BEGIN Information

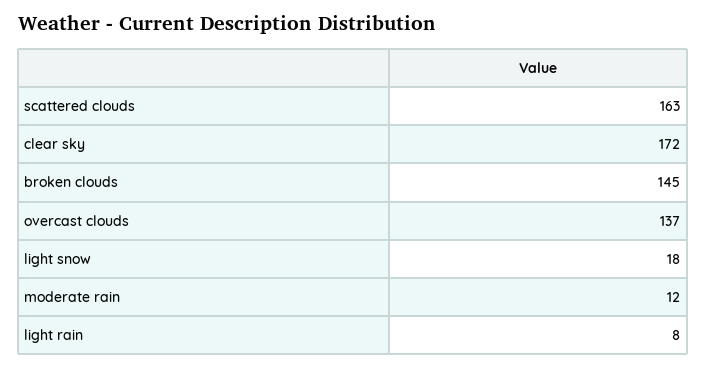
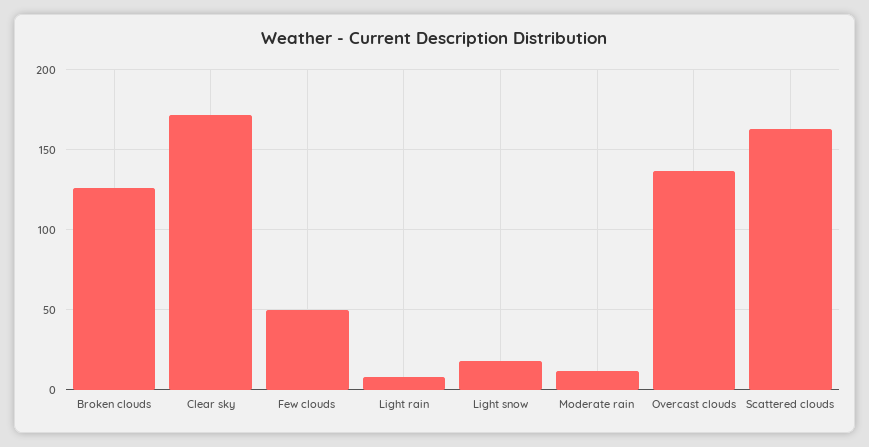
  {
    "scattered clouds": 163,
    "clear sky": 172,
-   "broken clouds": 145,
+   "broken clouds": 125,
    "overcast clouds": 137,
    "light snow": 18,
    "moderate rain": 12,
-   "light rain": 8
+   "light rain": 8,
+   "Few clouds": 50
  }

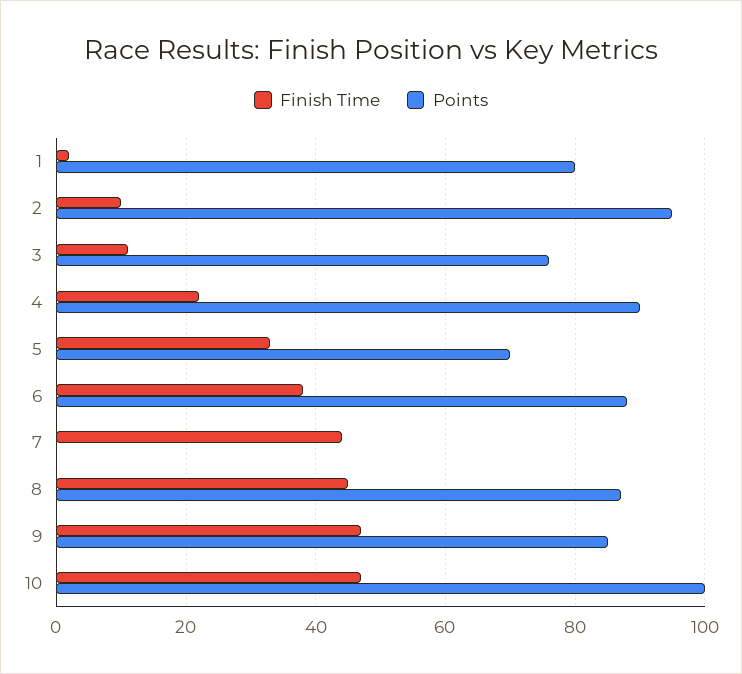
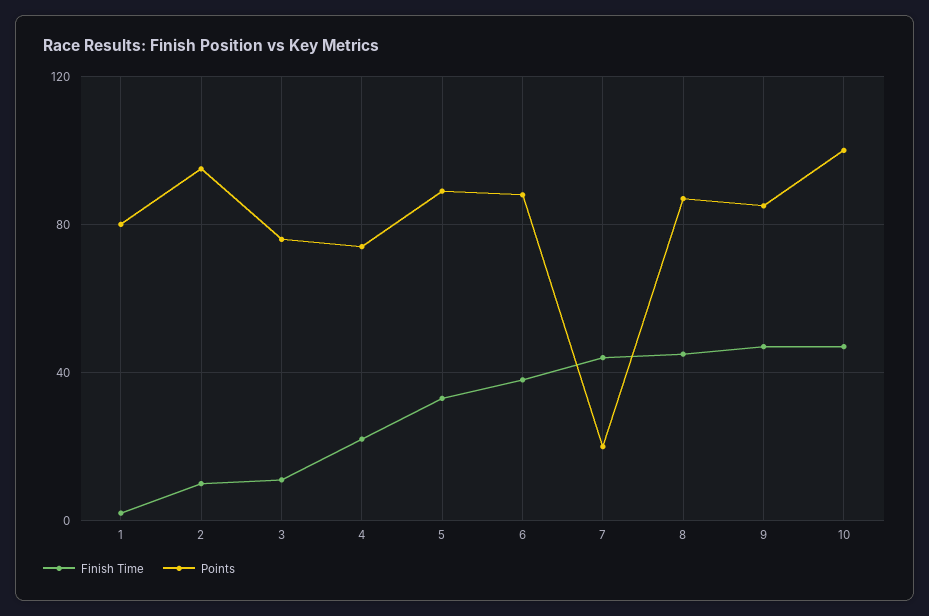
  {
    "Finish Time": {
      "1": 0,
      "2": 10,
      "3": 10,
      "4": 20,
      "5": 35,
      "6": 40,
      "7": 45,
      "8": 45,
      "9": 45,
      "10": 45
    },
    "Points": {
      "1": 80,
      "2": 95,
      "3": 75,
-     "4": 90,
+     "4": 75,
-     "5": 70,
+     "5": 90,
      "6": 90,
-     "7": 0,
+     "7": 20,
      "8": 85,
      "9": 85,
      "10": 100
    }
  }

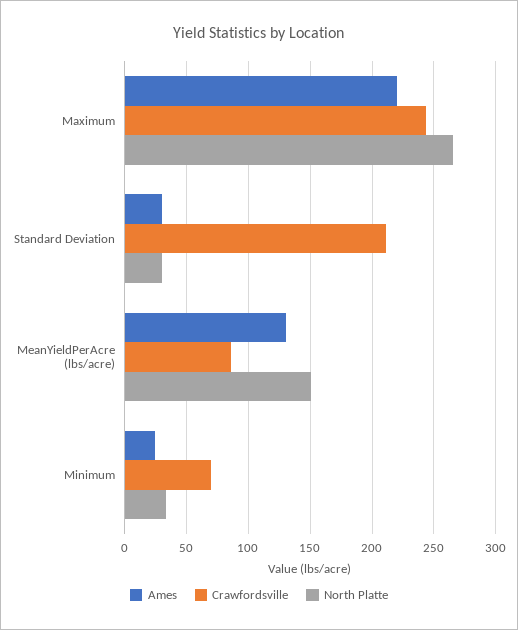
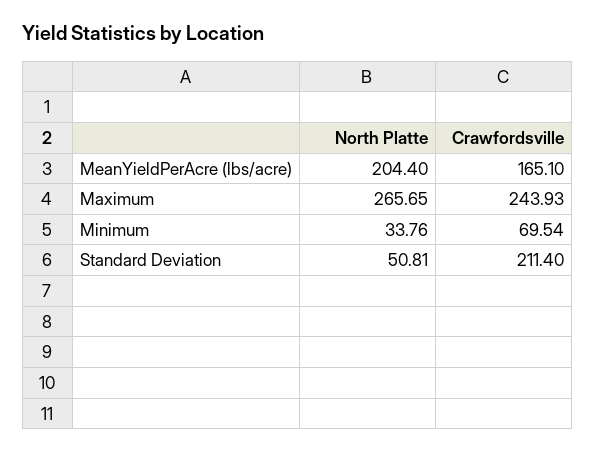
  {
-   "Ames": {
-     "Maximum": 220,
-     "Standard Deviation": 30,
-     "MeanYieldPerAcre (lbs/acre)": 130,
-     "Minimum": 25
-   },
    "Crawfordsville": {
      "Maximum": 243.93,
      "Standard Deviation": 211.4,
-     "MeanYieldPerAcre (lbs/acre)": 85,
+     "MeanYieldPerAcre (lbs/acre)": 165.1,
      "Minimum": 69.54
    },
    "North Platte": {
      "Maximum": 265.65,
-     "Standard Deviation": 30,
+     "Standard Deviation": 50.81,
-     "MeanYieldPerAcre (lbs/acre)": 150,
+     "MeanYieldPerAcre (lbs/acre)": 204.4,
      "Minimum": 33.76
    }
  }

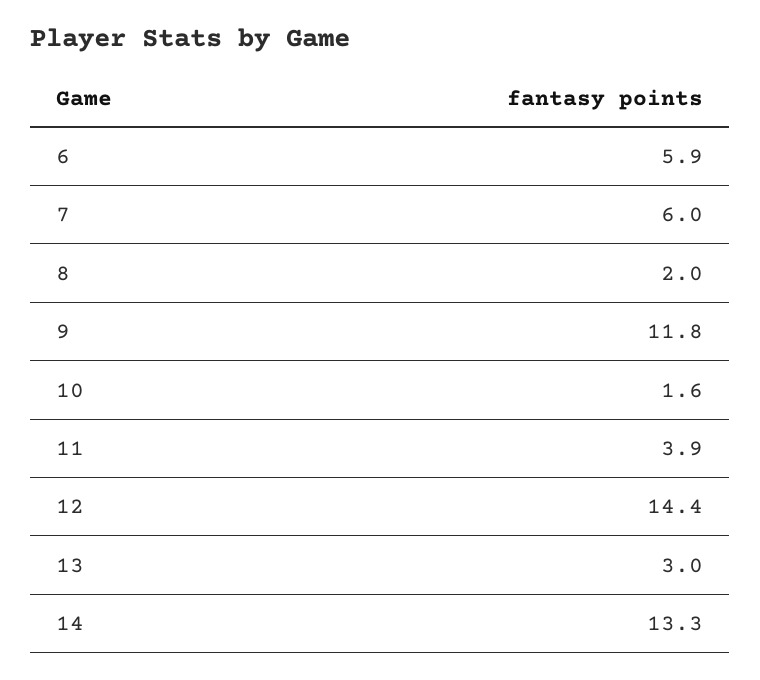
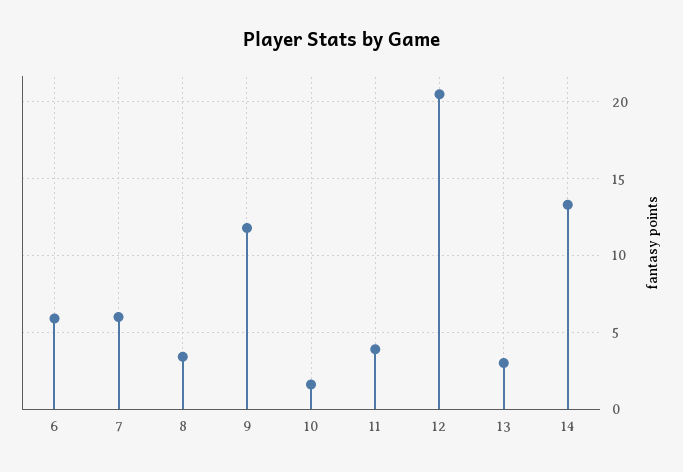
  {
    "6": 5.9,
    "7": 6,
-   "8": 2,
+   "8": 3.5,
    "9": 11.8,
    "10": 1.6,
    "11": 3.9,
-   "12": 14.4,
+   "12": 20.5,
    "13": 3,
    "14": 13.3
  }

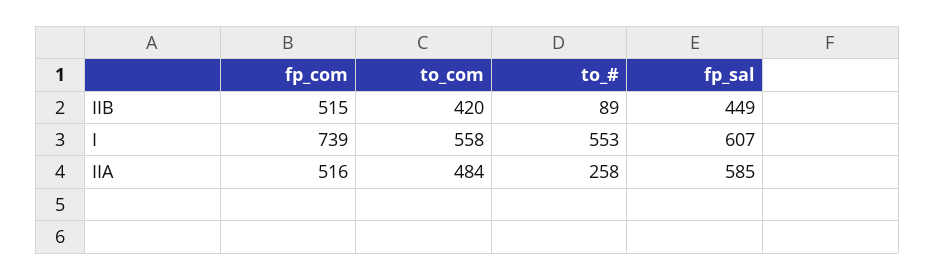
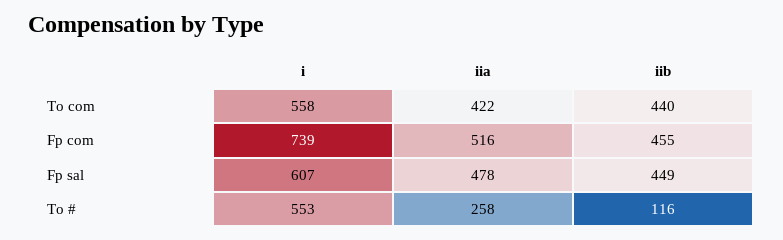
  {
    "fp_com": {
-     "IIB": 515,
+     "IIB": 455,
      "I": 739,
      "IIA": 516
    },
    "to_com": {
-     "IIB": 420,
+     "IIB": 440,
      "I": 558,
-     "IIA": 484
+     "IIA": 422
    },
    "to_#": {
-     "IIB": 89,
+     "IIB": 116,
      "I": 553,
      "IIA": 258
    },
    "fp_sal": {
      "IIB": 449,
      "I": 607,
-     "IIA": 585
+     "IIA": 478
    }
  }

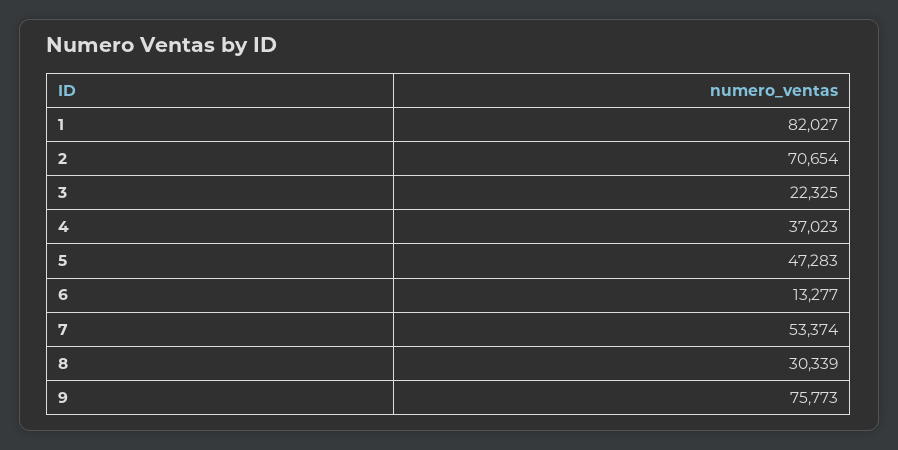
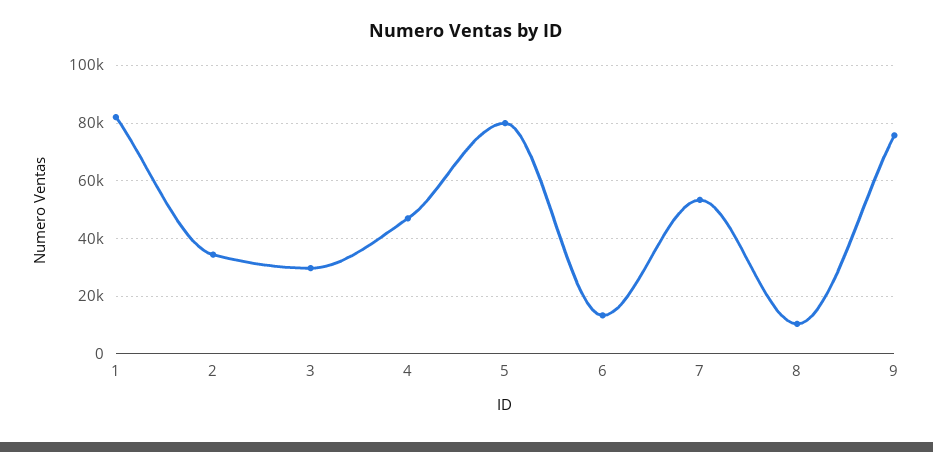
  {
    "1": 82027,
-   "2": 70654,
+   "2": 35000,
-   "3": 22325,
+   "3": 30000,
-   "4": 37023,
+   "4": 47500,
-   "5": 47283,
+   "5": 80000,
    "6": 13277,
    "7": 53374,
-   "8": 30339,
+   "8": 10000,
    "9": 75773
  }

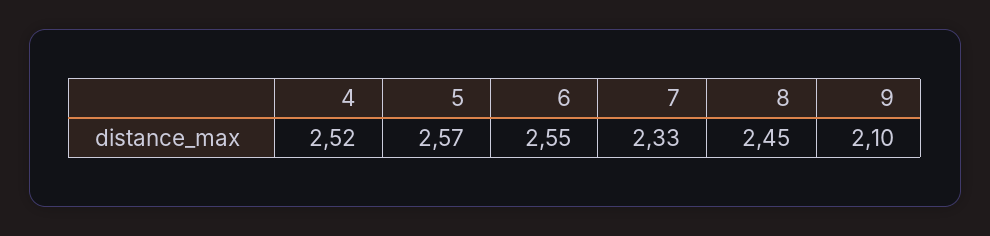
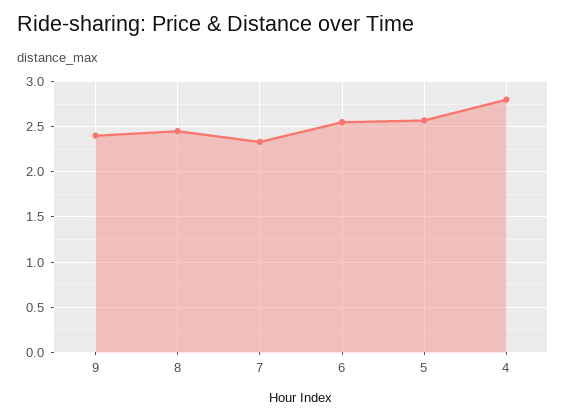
  {
-   "4": 2.52,
+   "4": 2.8,
    "5": 2.57,
    "6": 2.55,
    "7": 2.33,
    "8": 2.45,
-   "9": 2.1
+   "9": 2.4
  }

END Information

● **What the exercise asks**:
Print the material above once more, exactly. No pictures belong in it.

● **Result of this exercise**:
  {
    "scattered clouds": 163,
    "clear sky": 172,
-   "broken clouds": 145,
+   "broken clouds": 125,
    "overcast clouds": 137,
    "light snow": 18,
    "moderate rain": 12,
-   "light rain": 8
+   "light rain": 8,
+   "Few clouds": 50
  }

  {
    "Finish Time": {
      "1": 0,
      "2": 10,
      "3": 10,
      "4": 20,
      "5": 35,
      "6": 40,
      "7": 45,
      "8": 45,
      "9": 45,
      "10": 45
    },
    "Points": {
      "1": 80,
      "2": 95,
      "3": 75,
-     "4": 90,
+     "4": 75,
-     "5": 70,
+     "5": 90,
      "6": 90,
-     "7": 0,
+     "7": 20,
      "8": 85,
      "9": 85,
      "10": 100
    }
  }

  {
-   "Ames": {
-     "Maximum": 220,
-     "Standard Deviation": 30,
-     "MeanYieldPerAcre (lbs/acre)": 130,
-     "Minimum": 25
-   },
    "Crawfordsville": {
      "Maximum": 243.93,
      "Standard Deviation": 211.4,
-     "MeanYieldPerAcre (lbs/acre)": 85,
+     "MeanYieldPerAcre (lbs/acre)": 165.1,
      "Minimum": 69.54
    },
    "North Platte": {
      "Maximum": 265.65,
-     "Standard Deviation": 30,
+     "Standard Deviation": 50.81,
-     "MeanYieldPerAcre (lbs/acre)": 150,
+     "MeanYieldPerAcre (lbs/acre)": 204.4,
      "Minimum": 33.76
    }
  }

  {
    "6": 5.9,
    "7": 6,
-   "8": 2,
+   "8": 3.5,
    "9": 11.8,
    "10": 1.6,
    "11": 3.9,
-   "12": 14.4,
+   "12": 20.5,
    "13": 3,
    "14": 13.3
  }

  {
    "fp_com": {
-     "IIB": 515,
+     "IIB": 455,
      "I": 739,
      "IIA": 516
    },
    "to_com": {
-     "IIB": 420,
+     "IIB": 440,
      "I": 558,
-     "IIA": 484
+     "IIA": 422
    },
    "to_#": {
-     "IIB": 89,
+     "IIB": 116,
      "I": 553,
      "IIA": 258
    },
    "fp_sal": {
      "IIB": 449,
      "I": 607,
-     "IIA": 585
+     "IIA": 478
    }
  }

  {
    "1": 82027,
-   "2": 70654,
+   "2": 35000,
-   "3": 22325,
+   "3": 30000,
-   "4": 37023,
+   "4": 47500,
-   "5": 47283,
+   "5": 80000,
    "6": 13277,
    "7": 53374,
-   "8": 30339,
+   "8": 10000,
    "9": 75773
  }

  {
-   "4": 2.52,
+   "4": 2.8,
    "5": 2.57,
    "6": 2.55,
    "7": 2.33,
    "8": 2.45,
-   "9": 2.1
+   "9": 2.4
  }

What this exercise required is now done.